De nombreux pays émergents et en développement sont dotés d’abondantes ressources d’énergies renouvelables à faible coût, ce qui pourrait faire d’eux d’importants exportateurs d’hydrogène vert à destination des économies développées. Des discussions officielles sont menées sur le commerce international de l’hydrogène vert et sur le rôle de l’Inde en tant qu’exportateur potentiel à destination des Pays-Bas et de l’Allemagne. Le Chili et la Namibie pourraient exporter à destination de l’Allemagne, des Pays-Bas et de la Belgique.

Quand – et pour quelles applications – l’hydrogène vert deviendra-t-il viable en premier?

À l’heure actuelle, l’hydrogène vert est trop cher pour la plupart des applications.

Le consensus des experts fixe généralement le coût idéal de l’hydrogène vert autour de 2 dollars (USD) le kilogramme. À ce niveau, l’hydrogène est compétitif en termes de coûts par rapport au gaz naturel et au pétrole. Toutefois, en tenant compte de la tarification des émissions de CO2, le coût de l’hydrogène pourrait être compétitif plus tôt que prévu.

L’évolution rapide de l’économie constitue un avantage.

Plusieurs catalyseurs pourraient rendre l’hydrogène vert rentable. La production à grande échelle peut aider à réaliser des économies d’échelle. L’amélioration des technologies permet de réduire les coûts des électrolyseurs. Les prix des énergies renouvelables baissent. En fait, un ensemble de gains d’efficacité pourraient rendre l’hydrogène vert moins cher que les alternatives bas carbone avant 2040.

De manière générale, on constate l’émergence de deux types de projets d’hydrogène.

  1. Des projets nationaux de production d’hydrogène sont en cours de développement à proximité d’utilisateurs finaux comme des producteurs d’acier et de produits chimiques ou des constructeurs de véhicules électriques à pile à combustible (FCEV) . Ces utilisateurs pourraient devenir des clients clés constituant le socle de la demande en hydrogène. L’électricité nécessaire à la production d’hydrogène vert serait fournie par le biais de contrats à long terme signés avec des producteurs d’électricité renouvelable.
  2. Des projets de production d’hydrogène vert à grande échelle sont en cours de développement dans des pays où les énergies renouvelables sont très rentables et abondantes. Le projet de production d’hydrogène vert et d’ammoniac d’Atome Energy d’une puissance de 420 MW au Paraguay en donne un bon exemple. Le barrage hydroélectrique d’Itaipu permet à ce projet d’avoir accès à une source d’électricité de base à 100% renouvelable. Ce type de projets à grande échelle pourraient inclure la construction d’infrastructures de stockage, de pipelines et d’infrastructures portuaires nécessaires pour desservir des marchés intérieurs et transfrontaliers tels que l’Europe, le Japon et la Corée du Sud.
Comment les projets d’hydrogène vert peuvent-ils être financés?

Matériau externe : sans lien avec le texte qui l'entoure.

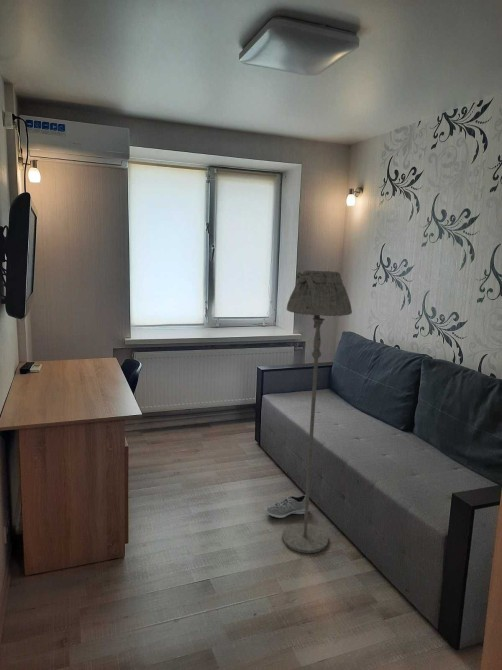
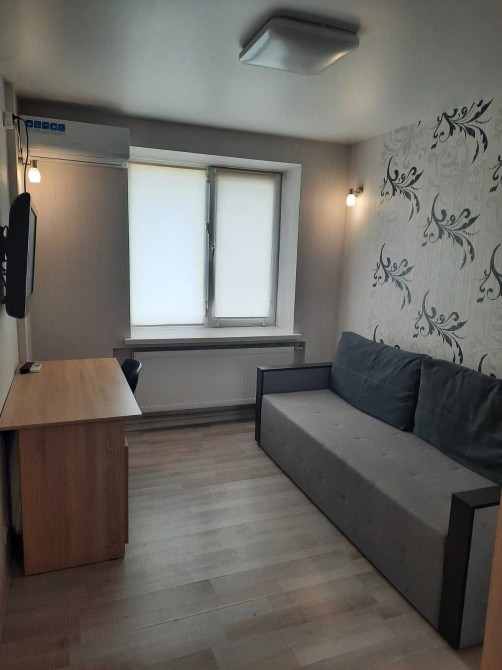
- floor lamp [281,270,353,554]
- sneaker [264,494,310,519]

Pour être finançable, un producteur d’hydrogène doit conclure un contrat de livraison («offtake») profitable avec un client solvable qui achète l’hydrogène pour une utilisation finale. Les contrats de livraison d’hydrogène devront tenir compte de plusieurs éléments de risque importants en fonction des exigences des clients utilisateurs finaux, notamment:

  • La tarification – Prix fixe ou aux coûts plus marge
  • La structure de volume – Résolution des problèmes liés à la satisfaction des profils de demande des utilisateurs finaux, par exemple, prise en charge de la demande en période de pointe
  • La fiabilité de l’approvisionnement – «Dommages-intérêts forfaitaires» (pénalités) si les processus industriels des utilisateurs finaux sont interrompus en cas de retard ou de défaut d’approvisionnement en hydrogène.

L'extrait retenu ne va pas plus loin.